- 掲載本文 -
* * * * * * * * *

ドロミテ旅⑤(東ドロミテ周遊)
ボルツアーノから鉄道で2時間
夕方、シウジ高原から一旦Bolzanoに戻り、すぐ電車に乗りFortessa経由でドッピアーコDobbiacoに向かう。Fortessaからそのまま北上すれば、あと少しでオーストリアのInnsbruckに着くのだけど、もう少しドロミテを歩いてみたかったのだ。
東ドロミテの拠点となるのはコルチナかDobbiacoのいずれか。鉄道で直接行ける街をchoiceしたけど、そこに到着したのが20:00過ぎ。まだこの時間でも充分明るいので駅傍から順にホテルを探す。1軒目が111EUR、2軒目が満室、3軒目がバルコニー付きで66EURだったので、駅から5分のNockerホテルに投宿した。

* * * * * * * * *

- 課題一覧 -
**a.** ドロミテ旅行記について、次の問いに答えてください。
(i) ボルツアーノから鉄道で何時間かかりますか。
(ii) ドッピアーコに着いたのは何時過ぎですか。
(iii) 泊まったホテルの名前は何ですか。
**b.** ドロミテ旅行記の「ボルツアーノから鉄道で2時間」から「ockerホテルに投宿した。」までを、両端の語句も含めてそのまま書き写してください。
このあとの資料は使わなくてかまいません。

- データ部分 -
* * * * * * * * *

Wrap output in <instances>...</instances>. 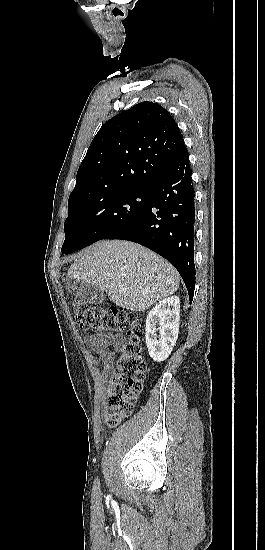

* * * * * * * * *

- 解答結果 -
**a.**
(i) 2時間
(ii) 20:00過ぎ
(iii) Nockerホテル

**b.**
ボルツアーノから鉄道で2時間
夕方、シウジ高原から一旦Bolzanoに戻り、すぐ電車に乗りFortessa経由でドッピアーコDobbiacoに向かう。Fortessaからそのまま北上すれば、あと少しでオーストリアのInnsbruckに着くのだけど、もう少しドロミテを歩いてみたかったのだ。
東ドロミテの拠点となるのはコルチナかDobbiacoのいずれか。鉄道で直接行ける街をchoiceしたけど、そこに到着したのが20:00過ぎ。まだこの時間でも充分明るいので駅傍から順にホテルを探す。1軒目が111EUR、2軒目が満室、3軒目がバルコニー付きで66EURだったので、駅から5分のNockerホテルに投宿した。